(Task data)
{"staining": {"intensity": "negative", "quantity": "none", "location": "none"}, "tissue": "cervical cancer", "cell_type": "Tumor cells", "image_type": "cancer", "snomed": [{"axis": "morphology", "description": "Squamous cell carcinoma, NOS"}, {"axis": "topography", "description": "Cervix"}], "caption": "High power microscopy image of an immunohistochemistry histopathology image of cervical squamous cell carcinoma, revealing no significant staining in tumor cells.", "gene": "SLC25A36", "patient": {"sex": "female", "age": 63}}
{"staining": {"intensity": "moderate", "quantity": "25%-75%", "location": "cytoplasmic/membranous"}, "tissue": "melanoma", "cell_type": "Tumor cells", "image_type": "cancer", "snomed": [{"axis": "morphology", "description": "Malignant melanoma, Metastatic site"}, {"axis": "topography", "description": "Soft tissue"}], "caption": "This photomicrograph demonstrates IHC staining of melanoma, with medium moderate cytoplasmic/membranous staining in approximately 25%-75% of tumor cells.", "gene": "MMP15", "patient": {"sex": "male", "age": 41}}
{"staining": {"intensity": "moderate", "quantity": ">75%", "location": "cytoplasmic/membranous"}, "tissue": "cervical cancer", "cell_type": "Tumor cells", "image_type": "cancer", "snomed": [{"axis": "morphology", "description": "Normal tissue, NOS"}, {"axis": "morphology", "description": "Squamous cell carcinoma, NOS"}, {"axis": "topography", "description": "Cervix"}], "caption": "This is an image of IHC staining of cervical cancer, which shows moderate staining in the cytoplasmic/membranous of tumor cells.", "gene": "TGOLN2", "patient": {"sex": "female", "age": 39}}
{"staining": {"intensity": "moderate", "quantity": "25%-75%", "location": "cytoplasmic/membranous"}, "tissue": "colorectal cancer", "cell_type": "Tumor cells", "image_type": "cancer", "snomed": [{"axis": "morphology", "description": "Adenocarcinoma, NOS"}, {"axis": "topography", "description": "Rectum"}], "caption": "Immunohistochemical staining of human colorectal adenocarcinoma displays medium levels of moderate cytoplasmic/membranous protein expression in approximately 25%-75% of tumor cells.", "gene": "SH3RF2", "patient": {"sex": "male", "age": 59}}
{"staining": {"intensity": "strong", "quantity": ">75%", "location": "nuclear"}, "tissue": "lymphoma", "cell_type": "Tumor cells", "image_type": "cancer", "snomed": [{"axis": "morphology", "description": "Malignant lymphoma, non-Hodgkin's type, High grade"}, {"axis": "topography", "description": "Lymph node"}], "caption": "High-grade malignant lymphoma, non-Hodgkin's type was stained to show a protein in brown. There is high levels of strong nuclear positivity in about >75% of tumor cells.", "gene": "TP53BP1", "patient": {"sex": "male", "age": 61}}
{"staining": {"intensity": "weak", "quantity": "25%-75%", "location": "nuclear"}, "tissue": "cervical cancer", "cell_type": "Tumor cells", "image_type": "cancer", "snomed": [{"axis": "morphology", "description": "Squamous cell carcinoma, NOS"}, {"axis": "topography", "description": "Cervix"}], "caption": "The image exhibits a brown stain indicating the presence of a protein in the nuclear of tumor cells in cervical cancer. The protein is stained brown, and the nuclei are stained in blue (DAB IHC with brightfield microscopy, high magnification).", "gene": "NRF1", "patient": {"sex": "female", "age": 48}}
(End Task data)
Instructions for the task — Every entry above should be written out again, precisely.

Solution to this task —
{"staining": {"intensity": "negative", "quantity": "none", "location": "none"}, "tissue": "cervical cancer", "cell_type": "Tumor cells", "image_type": "cancer", "snomed": [{"axis": "morphology", "description": "Squamous cell carcinoma, NOS"}, {"axis": "topography", "description": "Cervix"}], "caption": "High power microscopy image of an immunohistochemistry histopathology image of cervical squamous cell carcinoma, revealing no significant staining in tumor cells.", "gene": "SLC25A36", "patient": {"sex": "female", "age": 63}}
{"staining": {"intensity": "moderate", "quantity": "25%-75%", "location": "cytoplasmic/membranous"}, "tissue": "melanoma", "cell_type": "Tumor cells", "image_type": "cancer", "snomed": [{"axis": "morphology", "description": "Malignant melanoma, Metastatic site"}, {"axis": "topography", "description": "Soft tissue"}], "caption": "This photomicrograph demonstrates IHC staining of melanoma, with medium moderate cytoplasmic/membranous staining in approximately 25%-75% of tumor cells.", "gene": "MMP15", "patient": {"sex": "male", "age": 41}}
{"staining": {"intensity": "moderate", "quantity": ">75%", "location": "cytoplasmic/membranous"}, "tissue": "cervical cancer", "cell_type": "Tumor cells", "image_type": "cancer", "snomed": [{"axis": "morphology", "description": "Normal tissue, NOS"}, {"axis": "morphology", "description": "Squamous cell carcinoma, NOS"}, {"axis": "topography", "description": "Cervix"}], "caption": "This is an image of IHC staining of cervical cancer, which shows moderate staining in the cytoplasmic/membranous of tumor cells.", "gene": "TGOLN2", "patient": {"sex": "female", "age": 39}}
{"staining": {"intensity": "moderate", "quantity": "25%-75%", "location": "cytoplasmic/membranous"}, "tissue": "colorectal cancer", "cell_type": "Tumor cells", "image_type": "cancer", "snomed": [{"axis": "morphology", "description": "Adenocarcinoma, NOS"}, {"axis": "topography", "description": "Rectum"}], "caption": "Immunohistochemical staining of human colorectal adenocarcinoma displays medium levels of moderate cytoplasmic/membranous protein expression in approximately 25%-75% of tumor cells.", "gene": "SH3RF2", "patient": {"sex": "male", "age": 59}}
{"staining": {"intensity": "strong", "quantity": ">75%", "location": "nuclear"}, "tissue": "lymphoma", "cell_type": "Tumor cells", "image_type": "cancer", "snomed": [{"axis": "morphology", "description": "Malignant lymphoma, non-Hodgkin's type, High grade"}, {"axis": "topography", "description": "Lymph node"}], "caption": "High-grade malignant lymphoma, non-Hodgkin's type was stained to show a protein in brown. There is high levels of strong nuclear positivity in about >75% of tumor cells.", "gene": "TP53BP1", "patient": {"sex": "male", "age": 61}}
{"staining": {"intensity": "weak", "quantity": "25%-75%", "location": "nuclear"}, "tissue": "cervical cancer", "cell_type": "Tumor cells", "image_type": "cancer", "snomed": [{"axis": "morphology", "description": "Squamous cell carcinoma, NOS"}, {"axis": "topography", "description": "Cervix"}], "caption": "The image exhibits a brown stain indicating the presence of a protein in the nuclear of tumor cells in cervical cancer. The protein is stained brown, and the nuclei are stained in blue (DAB IHC with brightfield microscopy, high magnification).", "gene": "NRF1", "patient": {"sex": "female", "age": 48}}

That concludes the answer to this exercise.